▸ **EXERCISE TEXT**
○ ○ ○ ○
Managing Virtual Infrastructure 101

managing virtual infrastructure

Managing Virtual Infrastructure

To begin, this post has nothing to do with the nuts and bolts of installing, configuring or supporting VMware or any other virtual infrastructure.

It’s about managing virtual infrastructure and building a solid team of admins and engineers to keep it alive.

Back in 2009, I wrote 10 Biggies to Help Managers and Admins Avoid Virtualization Pit-Falls and since then not much has gotten better or changed. Managing virtual infrastructure is not for the faint of heart. It takes creativity, determination and a kick-ass team…

For the IT manager who has been given the new job of taking over management of virtual infrastructure it is a great opportunity, then when the honeymoon is over it is a lot of work, especially if you are taking over after there were problems…

6 Keys to Managing Virtual Infrastructure Like a Pro!

1. Detailed Audit

Start with a detailed audit of all the hardware and software the VI is built from (also know as currency) – I mean what ESX/i host are running on for servers (make, model, warranty dates), the storage provisioned to them (make, model, design), how the network is designed (1/10g, fiber, flex, xSigo, FCOE, copper, bandwidth, firewalls) and versions of ESX/I and vCenter. Part of the “Big” picture!

2. Health Check

While collecting all the information for your audit you’ll also need to find out what’s going on. What’s working and what’s not working. You may have multiple data centers with different cluster designs that are performing differently because of how they were set up. They may be using the same hardware and ESX version but because of the way networking or storage is setup they behave totally different. Another part of the “Big” picture.

Note: If you have the budget, VMware provides a Professional Service to do this.

3. Team Dynamics

Not every System Admin is cut out to be a virtualization engineer because there’s more to building a solid virtual infrastructure then building servers. My opinion of a virtualization engineer is someone that knows storage, networks, security, hardware, Windows/Linux, and scripting. Check out my blog on How to Apply for a VMware Engineer Job for what to look for to staff your team.

A good team has a lead designer who knows the environment and can define clear requirements, installers that can install and configure ESX/ESXi and vCenter according to the design. These two roles can be the same person and focus mainly on the back-end  Then there are the front-end guys who will handle the day to day operations of creating templates, provisioning VMs, customizing VMs, P2Vs, and patching. (OS management and support should be handled by SysAdmins) they should also handle installation and updating VMtools.
○ ○ ○ ○
▸ **INFORMATION PROVIDED**
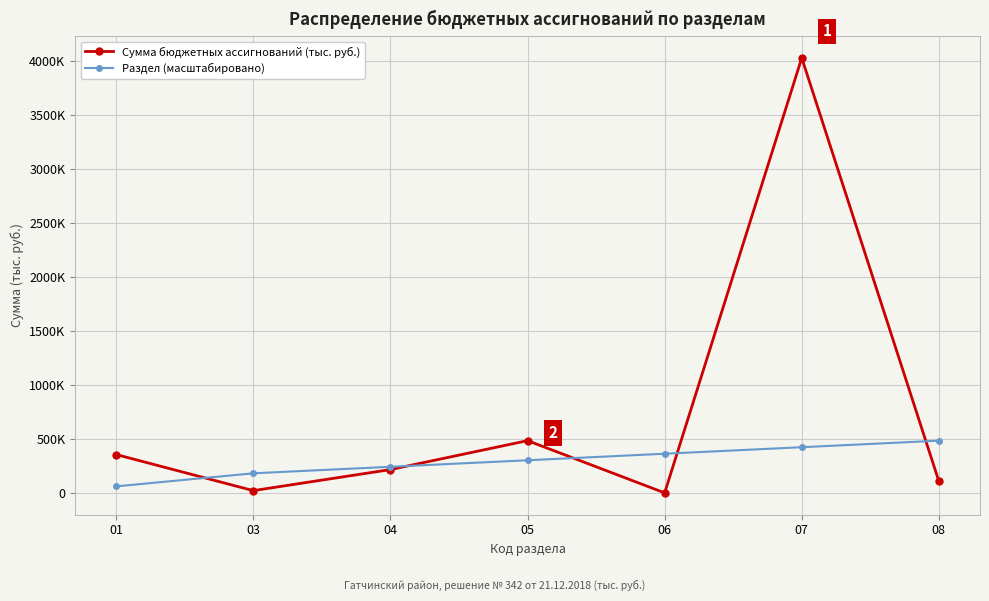

At 04, list the series in order from smallest to largest.

Сумма бюджетных ассигнований (тыс. руб.), Раздел (масштабировано)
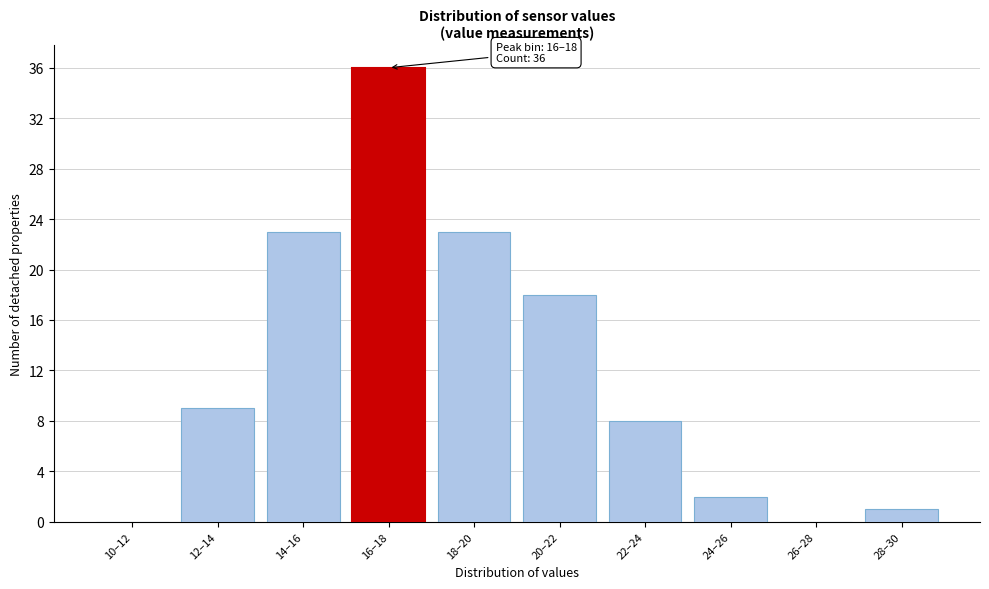

Reading left to right, transcribe all the data shown in this chart.

10–12=0	12–14=9	14–16=23	16–18=36	18–20=23	20–22=18	22–24=8	24–26=2	26–28=0	28–30=1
○ ○ ○ ○
▸ **YOUR ASSIGNMENT**
In the post on managing virtual infrastructure, rewrite the passage that opens with the words containing "Managing Virtual Infrastructure 101" and closes with "other virtual infrastructure.", substituting "Hyper-V" for "VMware". The data stands apart from the post on managing virtual infrastructure.

▸ **PROBLEM SOLUTION**
Managing Virtual Infrastructure 101

managing virtual infrastructure

Managing Virtual Infrastructure

To begin, this post has nothing to do with the nuts and bolts of installing, configuring or supporting Hyper-V or any other virtual infrastructure.